TJ-IT - as ReggieB has just posted in another thread, the PC will attempt to use the NICs in the order listed starting with the topmost and only going to another one if there is no joy from the topmost.

We have at least 2 NICs in all of our servers. One is wired to the main network with all the usual settings to find DNS servers, routers, etc. The other is wired to a seperate fiber network that is only used for backups. It is not set up to find DNS, gateways, or any other things.

The normal, everyday network communications to and from the server are from the main network so that NIC is listed at the top and is used by the server as it's default. However, any packets addressed to the backup network will fail on the first NIC - by design - and will then try the 2nd NIC which will work.

Servers that are part of one of our clusters have an additional NIC to use on a small network that is specific to the cluster and is used for 'heartbeat' signals. Since there is more of that activity than backup stuff, the heartbeat NIC is 2nd and the backup NIC is 3rd.

The monster with 4 of them has a normal LAN and backup NIC (top and bottom) with two others that communicate with specialized (and isolated) networks here in the factory. I'm not really clear on what sort of traffic they deal with but simply know what order the bindings have to be for the thing to work. You can't tell from this picture but the FISHER LAN NIC is normally disabled but when it is enabled, it has to be 3rd.

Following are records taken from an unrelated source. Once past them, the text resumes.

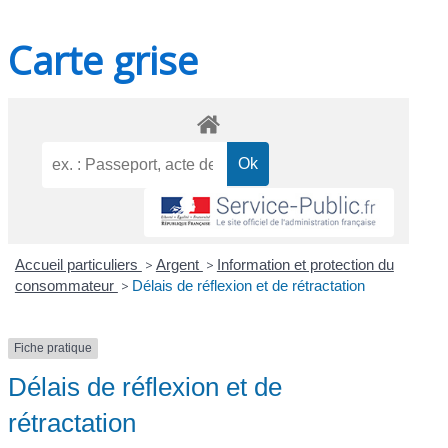
Carte grise
Accueil particuliers
>
Argent
>
Information et protection du
consommateur
>
Délais de réflexion et de rétractation
Fiche pratique
Délais de réflexion et de
rétractation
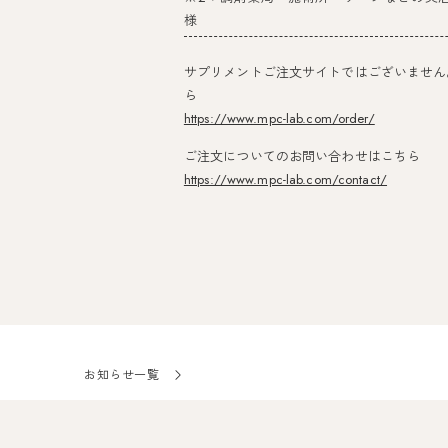
様
サプリメントご注文サイトではございません
ら
https://www.mpc-lab.com/order/
ご注文についてのお問い合わせはこちら
https://www.mpc-lab.com/contact/
お知らせ一覧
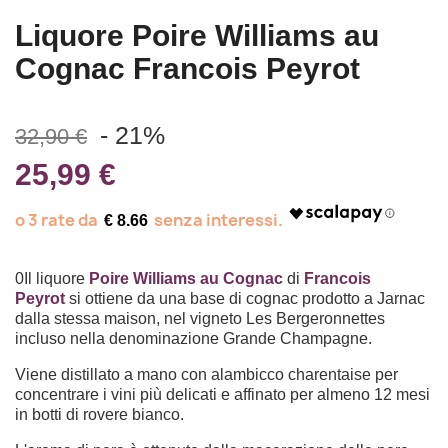
Liquore Poire Williams au
Cognac Francois Peyrot
- 21%
32,90 €
25,99 €
€ 8.66
0Il liquore
Poire Williams au Cognac
di
Francois
Peyrot
si ottiene da una base di cognac prodotto a Jarnac
dalla stessa maison, nel vigneto Les Bergeronnettes
incluso nella denominazione Grande Champagne.
Viene distillato a mano con alambicco charentaise per
concentrare i vini più delicati e affinato per almeno 12 mesi
in botti di rovere bianco.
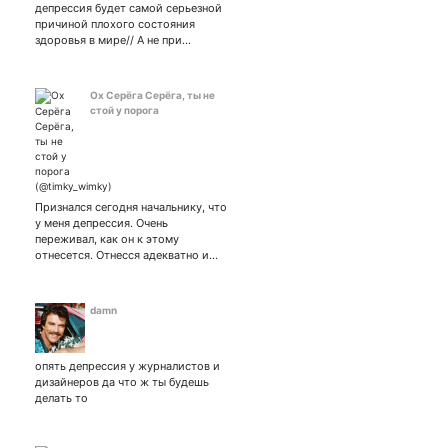
депрессия будет самой серьезной
причиной плохого состояния
здоровья в мире// А не при…
Ох Серёга Серёга, ты не
стой у порога
Признался сегодня начальнику, что
у меня депрессия. Очень
переживал, как он к этому
отнесется. Отнесся адекватно и…
damn
опять депрессия у журналистов и
дизайнеров да что ж ты будешь
делать то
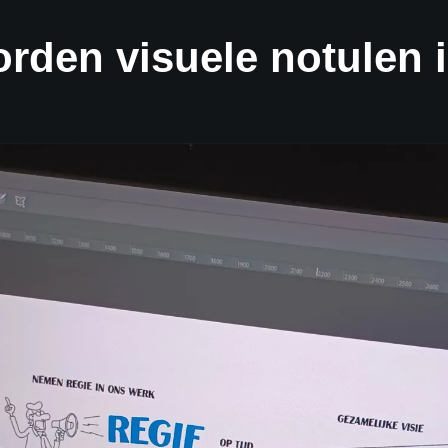
rden visuele notulen 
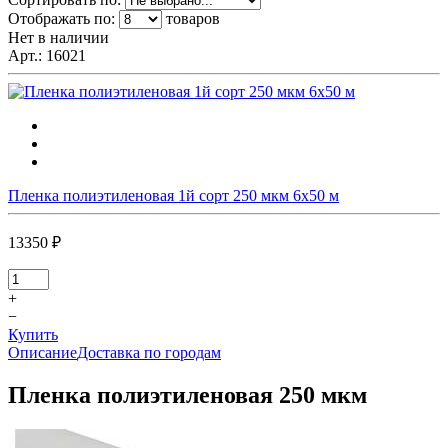
Отображать по:
товаров
Нет в наличии
Арт.:
16021
Пленка полиэтиленовая 1й сорт 250 мкм 6х50 м
13350 ₽
+
−
Купить
Описание
Доставка по городам
Пленка полиэтиленовая 250 мкм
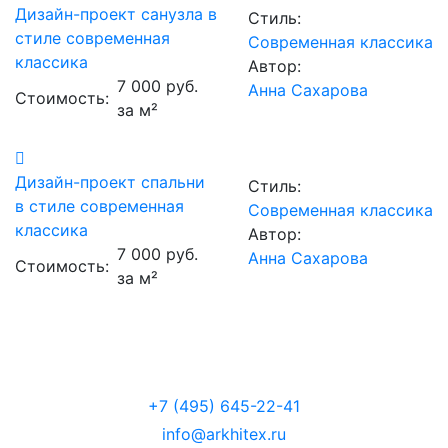
Дизайн-проект санузла в
Стиль:
стиле современная
Современная классика
классика
Автор:
7 000 руб.
Анна Сахарова
Стоимость:
за м²
Дизайн-проект спальни
Стиль:
в стиле современная
Современная классика
классика
Автор:
7 000 руб.
Анна Сахарова
Стоимость:
за м²
+7 (495) 645-22-41
info@arkhitex.ru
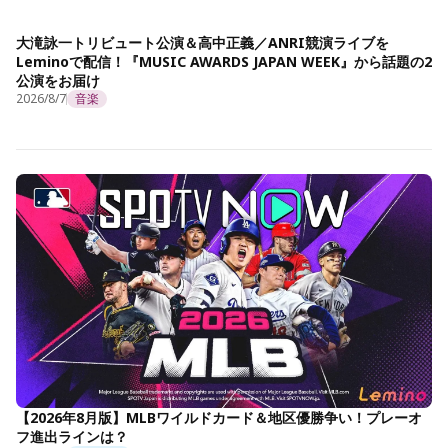
大滝詠一トリビュート公演＆高中正義／ANRI競演ライブを
Leminoで配信！『MUSIC AWARDS JAPAN WEEK』から話題の2
公演をお届け
2026/8/7
音楽
【2026年8月版】MLBワイルドカード＆地区優勝争い！プレーオ
フ進出ラインは？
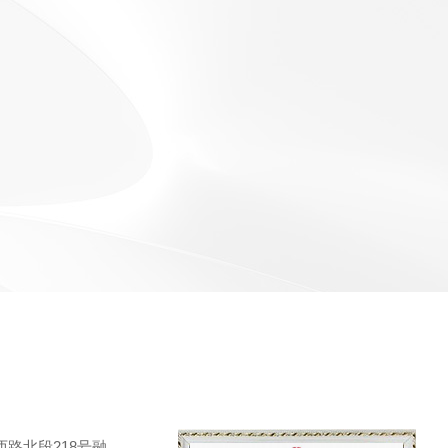
荣誉资质
厂区环境
路北段218号融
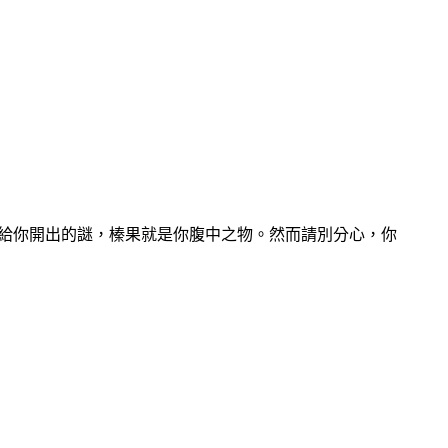
給你開出的謎，榛果就是你腹中之物。然而請別分心，你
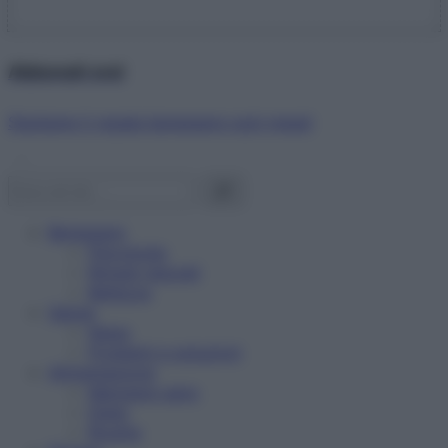
Abbonati ora!
Starbene ti regala benessere ogni mese!
Benessere
Psicologia
Rimedi naturali
Bellezza
Salute
News
Problemi e soluzioni
Alimentazione
Mangiare sano
Diete
Ricette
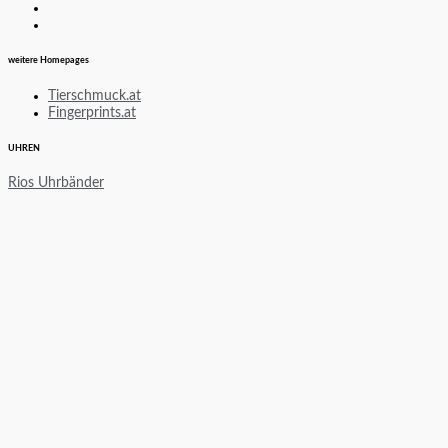
weitere Homepages
Tierschmuck.at
Fingerprints.at
UHREN
Rios Uhrbänder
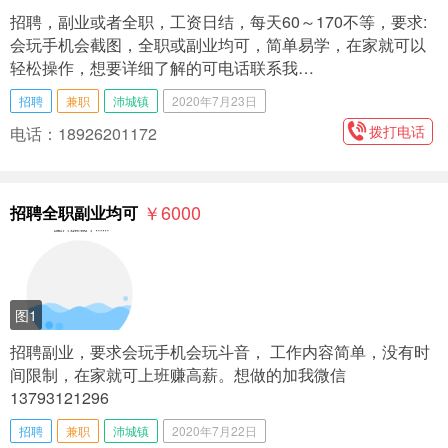
招聘，副业或者全职，工资日结，每天60～170不等，要求:
会玩手机会截图，全职或副业均可，简单易学，在家就可以
轻松操作，想要详细了解的可电话联系我…
招聘
兼职
沛城镇
2020年7月23日
拨打电话
电话：18926201172
￥6000
招聘全职副业均可
图1
招聘副业，要求会玩手机会玩斗音， 工作内容简单，没有时
间限制，在家就可上班赚高薪。想做的加我微信
13793121296
招聘
兼职
沛城镇
2020年7月22日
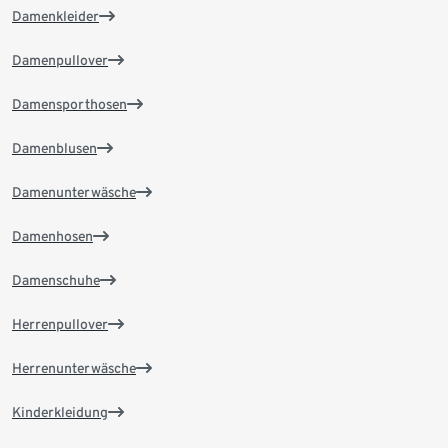
Damenkleider
Damenpullover
Damensporthosen
Damenblusen
Damenunterwäsche
Damenhosen
Damenschuhe
Herrenpullover
Herrenunterwäsche
Kinderkleidung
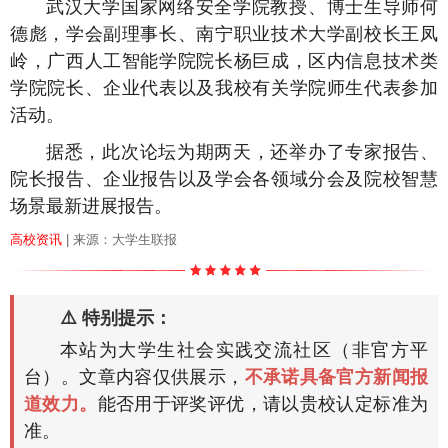
武汉大学国家网络安全学院教授、博士生导师何
德彪，学会副理事长、南宁职业技术大学副校长王凤
岭，广西人工智能学院院长杨巨成，区内信息技术类
学院院长、企业代表以及我校有关学院师生代表参加
活动。
据悉，此次论坛为期两天，还举办了专家报告、
院长报告、企业报告以及学会各领域分会及院校智慧
场景最新进展报告。
高校资讯
| 来源：大学生联报
⚠️ 特别提示：
本站为大学生社会实践交流社区（非官方平
台）。文章内容仅供展示，
不承诺具备官方新闻报
道效力。
能否用于评奖评优，请以贵校认定标准为
准。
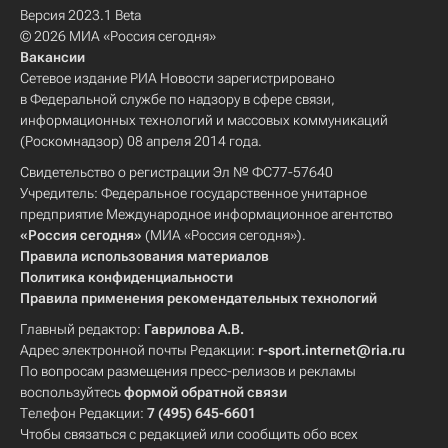
Версия 2023.1 Beta
© 2026 МИА «Россия сегодня»
Вакансии
Сетевое издание РИА Новости зарегистрировано
в Федеральной службе по надзору в сфере связи,
информационных технологий и массовых коммуникаций
(Роскомнадзор) 08 апреля 2014 года.
Свидетельство о регистрации Эл № ФС77-57640
Учредитель: Федеральное государственное унитарное
предприятие Международное информационное агентство
«Россия сегодня»
(МИА «Россия сегодня»).
Правила использования материалов
Политика конфиденциальности
Правила применения рекомендательных технологий
Главный редактор:
Гаврилова А.В.
Адрес электронной почты Редакции:
r-sport.internet@ria.ru
По вопросам размещения пресс-релизов и рекламы
воспользуйтесь
формой обратной связи
Телефон Редакции:
7 (495) 645-6601
Чтобы связаться с редакцией или сообщить обо всех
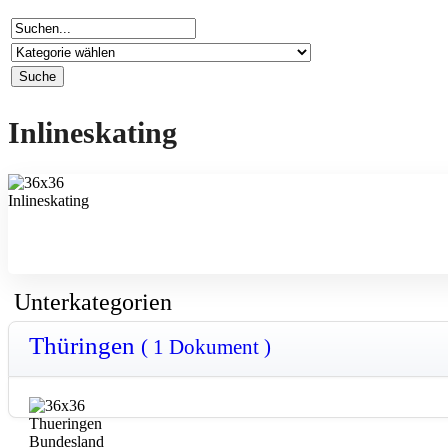
Inlineskating
Unterkategorien
Thüringen
( 1 Dokument )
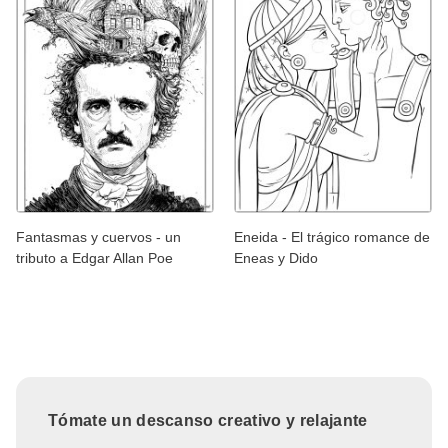
Fantasmas y cuervos - un
Eneida - El trágico romance de
tributo a Edgar Allan Poe
Eneas y Dido
Tómate un descanso creativo y relajante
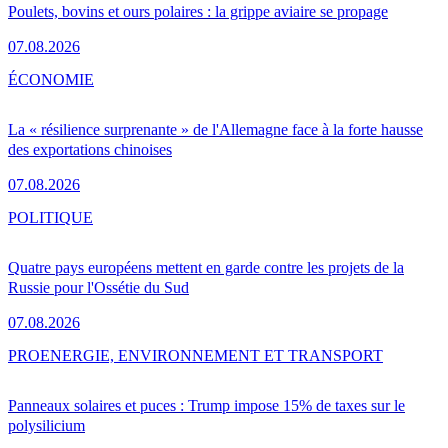
Poulets, bovins et ours polaires : la grippe aviaire se propage
07.08.2026
ÉCONOMIE
La « résilience surprenante » de l'Allemagne face à la forte hausse
des exportations chinoises
07.08.2026
POLITIQUE
Quatre pays européens mettent en garde contre les projets de la
Russie pour l'Ossétie du Sud
07.08.2026
PRO
ENERGIE, ENVIRONNEMENT ET TRANSPORT
Panneaux solaires et puces : Trump impose 15% de taxes sur le
polysilicium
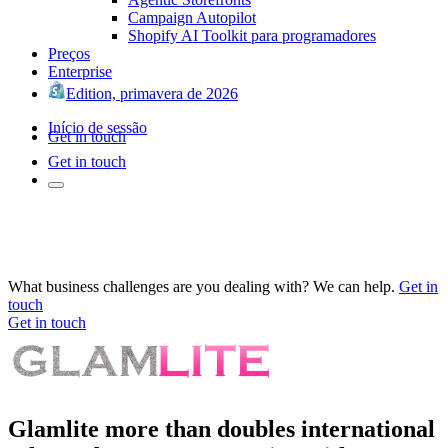
Campaign Autopilot
Shopify AI Toolkit para programadores
Preços
Enterprise
Edition, primavera de 2026
Início de sessão
Get in touch
Get in touch
What business challenges are you dealing with? We can help.
Get in
touch
Get in touch
Glamlite more than doubles international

I think the example ReggieB uses where he has a wired NIC and a wireless and set the wired first since it is faster will apply to more folks on this forum than mine do but for any corporate IT folks, there may be food for thought with a high-speed backup LAN that is physically isolated from the main network. Ours consists of fiber, a switch, and 80 servers so we even were able to use a 192.168.0.x setup. It avoids any possible confusion since our main WAN is using 172.x.x.x.

 

Thanks Newt, ReggieB, helped me pull things together and understand better.

That is the setup being used where I work, except only about 35 servers

Reason this thread caught my attention was that quite a while back I tried using 2 NICs, one connected to my workstation on home network connected to Linksys router>DSL>modem. The other NIC (in workstation) connected to a Cisco router> (psuedo internet) <another Cisco router> to testlab servers/workstations on VMware machines (all of these machines onsite @ home). With both NICs enabled, was not able to access the internet from home workstation. With DSL side NIC ONLY enabled was able to access internet fine. With Cisco side NIC ONLY enabled was able to access all VMware machines and vice/versa but not with both NICs enabled. At the time I did not consider the order, and have found out since, from the setup at work that they removed the gateway from the backup NICs (since backups are on 192xxx, other NIC on 166xxx). I have relocated (home) since and have not got the Cisco's setup yet, but this has been haunting me ever since, Noticed you also have just a switch on backup side (no router) therefore no gateway address included on that NIC ?? Do any of the 4 NICs enabled have different gateways entered? Thanks all, for your info and help, Joe.